Segundo o site do programa, neste ano também se renovaria a malha rodoviária do sul do país, que conecta cidades como Odessa, Mikolaiv e Mariupol —todas sob forte ataque, como parte da estratégia do Kremlin de criar uma conexão por terra com a Crimeia, anexada em 2014.

Por ironia, o programa Grande Construção era também a principal aposta de Zelenski para melhorar seus índices de popularidade —um objetivo que ele acabou atingindo como líder da resistência ucraniana. Eleito com mais de 70% dos votos em 2019, o presidente era aprovado no final de 2021 por cerca de 20% da população, segundo institutos de pesquisa locais.

Para Mikhail Alexseev, professor de ciência política na Universidade Estadual de San Diego (EUA), a tendência negativa de popularidade seguia o padrão de cobrança exercido sobre mandatários anteriores.

"Se me perguntassem se esse projeto ajudaria Zelenski a ganhar outra eleição caso a guerra não tivesse acontecido, eu diria que sim. Mas, no meio do mandato, o melhor que ele pôde fazer foi não deixar a aprovação cair tanto", diz.

De acordo com Alexseev, a cultura política ucraniana dificulta que o eleitorado associe grandes obras a um eventual êxito do presidente.

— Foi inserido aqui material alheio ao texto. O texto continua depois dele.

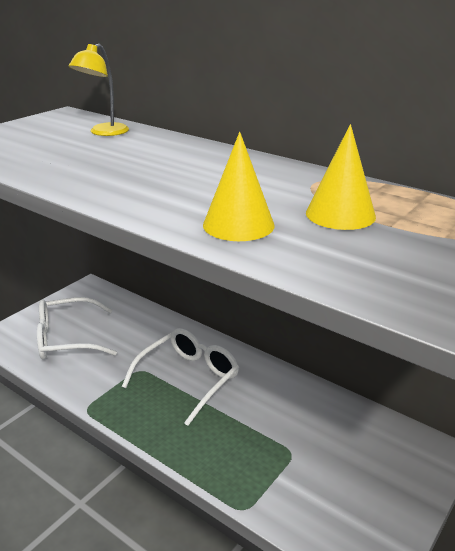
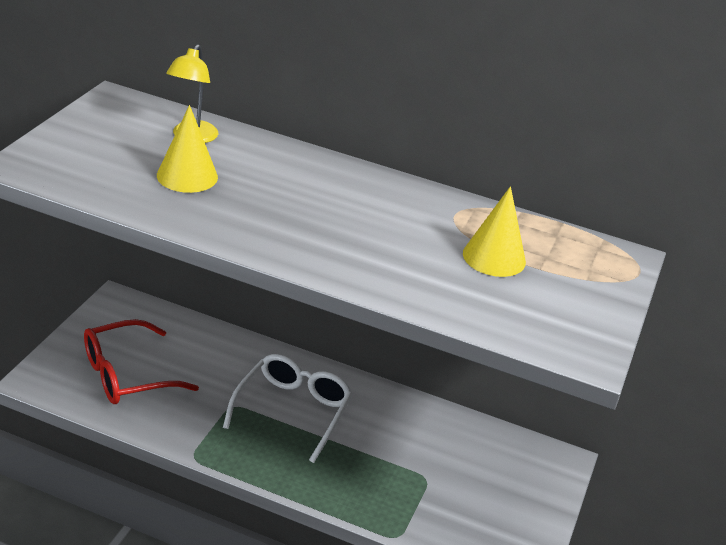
camera: 20 degrees left, 5 degrees up
white glasses [37,297,117,360] -> red glasses [84,319,199,404]
yellow cone [203,132,275,241] -> yellow cone moved to [157,105,218,193]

"Em um sistema no qual a figura do presidente é forte, como o do Brasil, é mais fácil atribuir esses feitos à liderança, mas na Ucrânia as pessoas pensam que a base pode fazer mais do que o topo", afirma. "Quando tudo fica ruim, é claro, todo mundo culpa o presidente, mas ganhar crédito é mais difícil."

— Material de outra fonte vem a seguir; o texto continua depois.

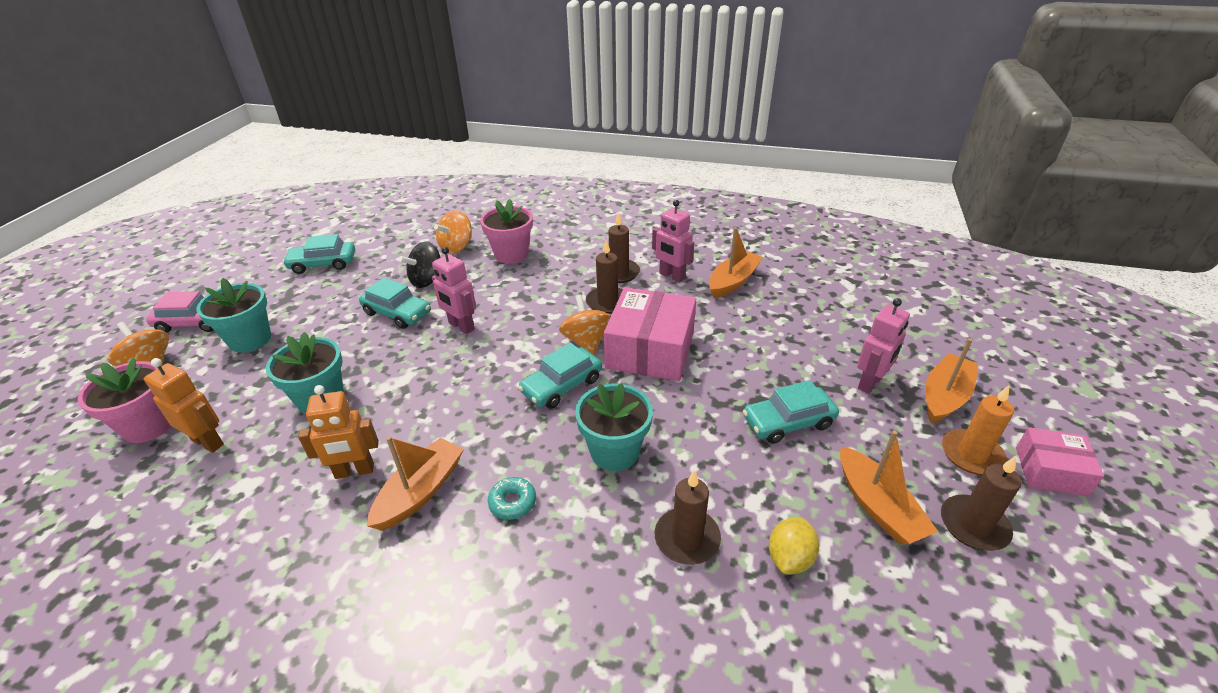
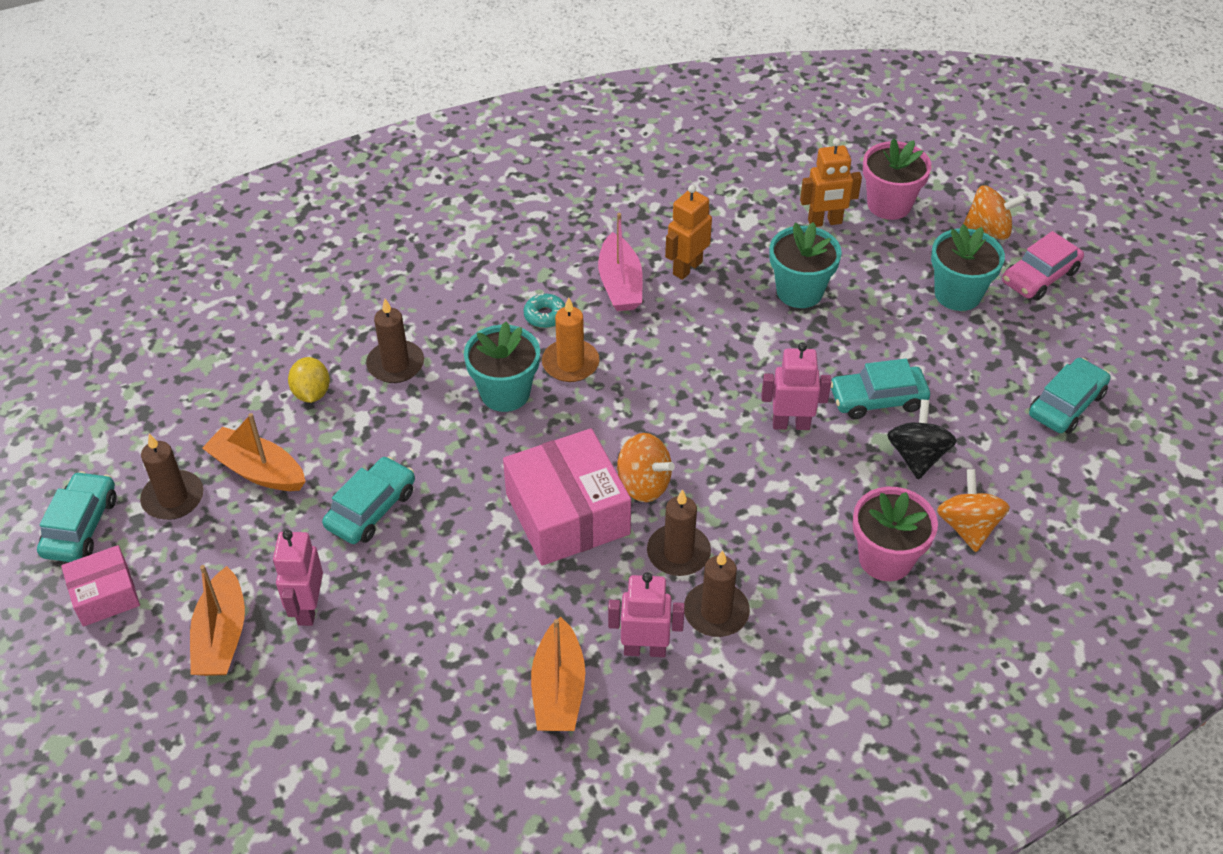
camera: 140 degrees right, 10 degrees up
orange boat [367,436,464,531] -> pink boat [598,213,643,311]
turquoise car [518,343,602,409] -> turquoise car moved to [37,471,116,562]
orange candle [942,385,1014,475] -> orange candle moved to [542,297,599,382]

Escândalos de corrupção envolvendo o programa ofuscaram o discurso de renovação proposto por Zelenski quando candidato. Em novembro de 2020, um ex-assessor acusou o governo de favorecer seis empresas nas licitações das obras, estimulando a criação de um cartel.

A administração ainda teria dado aval para o desvio de recursos de um fundo bilionário dedicado ao combate à pandemia —na Ucrânia, pouco antes da invasão, só 35% da população havia completado o primeiro ciclo vacinal, segundo a plataforma Our World in Data.

"A justificativa oficial era de que o governo estava reparando estradas que levavam a hospitais", lembra Bespiatov.

Agora, porém, pouco importam os relatos de rodovias asfaltadas e a impressão de que a infraestrutura ucraniana estivesse mesmo melhorando: quando a guerra terminar, esse caminho terá de ser percorrido novamente.